I wasn’t expecting this stylized staging of The Cull. (Photo by Moonrider Productions)
Not to take anything away from the actors or anybody else, the real stars of this premiere stage production of The Cull are director Mindy Parfitt and set designer Amir Ofek. Their treatment of Michelle Riml and Michael St. John Smith’s script elevates it spectacularly.
As written, the play is naturalistic. In their 12,000-square-foot home, Nicole and Paul are hosting a twenty-fifth wedding anniversary dinner for their friends, the decidedly less wealthy Emily and Lewis. Lynne, another friend from their high school years, is also there to celebrate, along with her super-rich husband, John.
I first heard The Cull as an audio play in January of 2022. (Covid had scuttled the Arts Club’s plans to stage it.) Back then, I couldn’t tell what kind of world the play was trying to inhabit. Was it a sitcom? A melodrama?
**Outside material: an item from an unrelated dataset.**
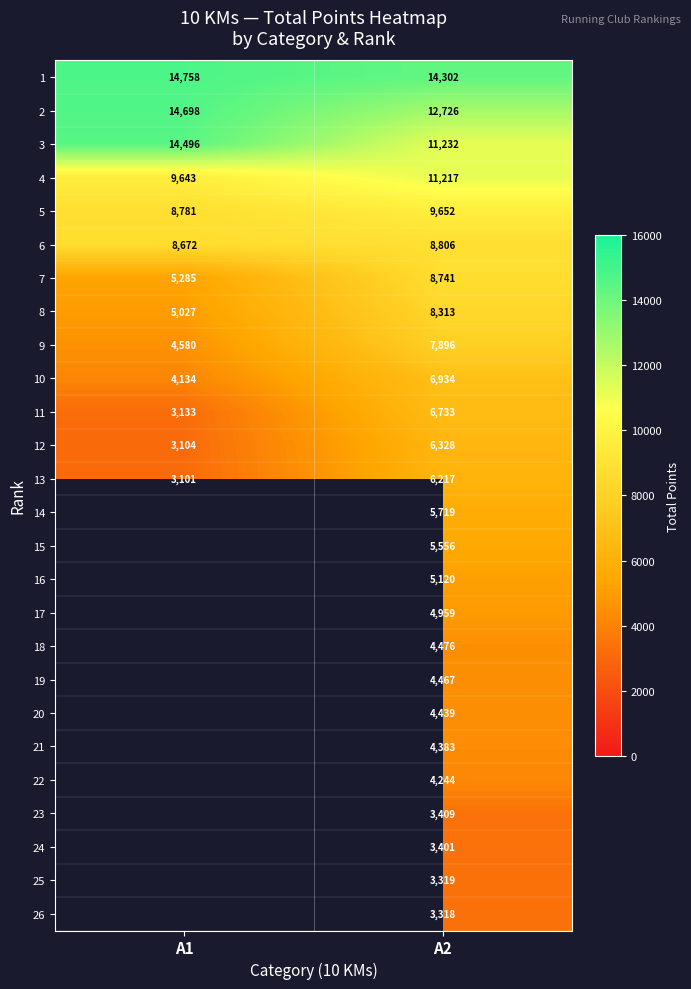

Rank the categories by 6 value from highest to lowest.

A2, A1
But, with a stunning set of decisions, Parfitt and Ofek have established stylistic coherence. As I said, the baseline of the written script is naturalism: there are all sorts of references to food prep (slicing, tasting) and specific props, including bamboo napkins. But Parfitt and Ofek have discarded physical naturalism.
Ofek’s set is a gigantic square that looks like a thick, stylized slab of wood. The only other set piece is an enormous, exquisite chandelier: it looks like a collection of simple, delicate seashells.
On the slab, the actors sit on white, modernist chairs.
The characters still talk about tasting the food and folding the napkins — but they don’t do any of those things, which adds a revelatory level of abstraction. We can suddenly see how their conversations are rituals of dominance, alliance, and information seeking.
Parfitt’s setting of the actors’ movements, including their arrangements of the chairs, is satisfyingly choreographic. And the slab spins! It’s on a revolve, which makes the choreography feel even more sophisticated.